### TASK TO COMPLETE
Repeat every entry in full. Match each line exactly.

BEGIN ENTRIES SHOWN

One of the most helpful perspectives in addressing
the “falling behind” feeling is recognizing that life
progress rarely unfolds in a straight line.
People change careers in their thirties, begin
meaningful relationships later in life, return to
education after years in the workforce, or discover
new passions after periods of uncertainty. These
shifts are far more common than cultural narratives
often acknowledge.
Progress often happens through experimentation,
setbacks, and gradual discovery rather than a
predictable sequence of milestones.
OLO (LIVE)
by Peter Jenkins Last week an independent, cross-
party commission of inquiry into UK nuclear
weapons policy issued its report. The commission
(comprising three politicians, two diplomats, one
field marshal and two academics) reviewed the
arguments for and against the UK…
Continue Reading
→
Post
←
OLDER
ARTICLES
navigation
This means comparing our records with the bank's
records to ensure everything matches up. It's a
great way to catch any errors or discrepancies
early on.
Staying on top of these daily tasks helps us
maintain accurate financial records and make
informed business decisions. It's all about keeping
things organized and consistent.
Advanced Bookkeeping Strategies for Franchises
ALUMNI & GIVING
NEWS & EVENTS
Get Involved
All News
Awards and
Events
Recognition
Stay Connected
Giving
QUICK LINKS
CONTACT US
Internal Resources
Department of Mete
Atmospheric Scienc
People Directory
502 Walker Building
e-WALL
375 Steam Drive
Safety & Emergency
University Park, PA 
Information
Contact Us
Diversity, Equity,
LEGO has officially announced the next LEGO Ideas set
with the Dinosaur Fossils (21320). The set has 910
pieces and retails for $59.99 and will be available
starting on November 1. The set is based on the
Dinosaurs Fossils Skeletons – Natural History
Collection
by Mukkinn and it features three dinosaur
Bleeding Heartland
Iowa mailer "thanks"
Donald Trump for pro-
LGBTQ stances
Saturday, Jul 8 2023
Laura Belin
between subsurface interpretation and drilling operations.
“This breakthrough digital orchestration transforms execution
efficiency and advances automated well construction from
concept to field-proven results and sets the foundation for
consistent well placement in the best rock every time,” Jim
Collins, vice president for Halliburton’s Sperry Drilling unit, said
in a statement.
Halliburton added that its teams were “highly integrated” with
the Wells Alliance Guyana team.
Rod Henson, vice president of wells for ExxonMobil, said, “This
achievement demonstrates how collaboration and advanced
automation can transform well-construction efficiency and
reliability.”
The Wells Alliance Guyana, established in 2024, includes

END ENTRIES SHOWN

### EXPECTED ANSWER
One of the most helpful perspectives in addressing
the “falling behind” feeling is recognizing that life
progress rarely unfolds in a straight line.
People change careers in their thirties, begin
meaningful relationships later in life, return to
education after years in the workforce, or discover
new passions after periods of uncertainty. These
shifts are far more common than cultural narratives
often acknowledge.
Progress often happens through experimentation,
setbacks, and gradual discovery rather than a
predictable sequence of milestones.
OLO (LIVE)
by Peter Jenkins Last week an independent, cross-
party commission of inquiry into UK nuclear
weapons policy issued its report. The commission
(comprising three politicians, two diplomats, one
field marshal and two academics) reviewed the
arguments for and against the UK…
Continue Reading
→
Post
←
OLDER
ARTICLES
navigation
This means comparing our records with the bank's
records to ensure everything matches up. It's a
great way to catch any errors or discrepancies
early on.
Staying on top of these daily tasks helps us
maintain accurate financial records and make
informed business decisions. It's all about keeping
things organized and consistent.
Advanced Bookkeeping Strategies for Franchises
ALUMNI & GIVING
NEWS & EVENTS
Get Involved
All News
Awards and
Events
Recognition
Stay Connected
Giving
QUICK LINKS
CONTACT US
Internal Resources
Department of Mete
Atmospheric Scienc
People Directory
502 Walker Building
e-WALL
375 Steam Drive
Safety & Emergency
University Park, PA 
Information
Contact Us
Diversity, Equity,
LEGO has officially announced the next LEGO Ideas set
with the Dinosaur Fossils (21320). The set has 910
pieces and retails for $59.99 and will be available
starting on November 1. The set is based on the
Dinosaurs Fossils Skeletons – Natural History
Collection
by Mukkinn and it features three dinosaur
Bleeding Heartland
Iowa mailer "thanks"
Donald Trump for pro-
LGBTQ stances
Saturday, Jul 8 2023
Laura Belin
between subsurface interpretation and drilling operations.
“This breakthrough digital orchestration transforms execution
efficiency and advances automated well construction from
concept to field-proven results and sets the foundation for
consistent well placement in the best rock every time,” Jim
Collins, vice president for Halliburton’s Sperry Drilling unit, said
in a statement.
Halliburton added that its teams were “highly integrated” with
the Wells Alliance Guyana team.
Rod Henson, vice president of wells for ExxonMobil, said, “This
achievement demonstrates how collaboration and advanced
automation can transform well-construction efficiency and
reliability.”
The Wells Alliance Guyana, established in 2024, includes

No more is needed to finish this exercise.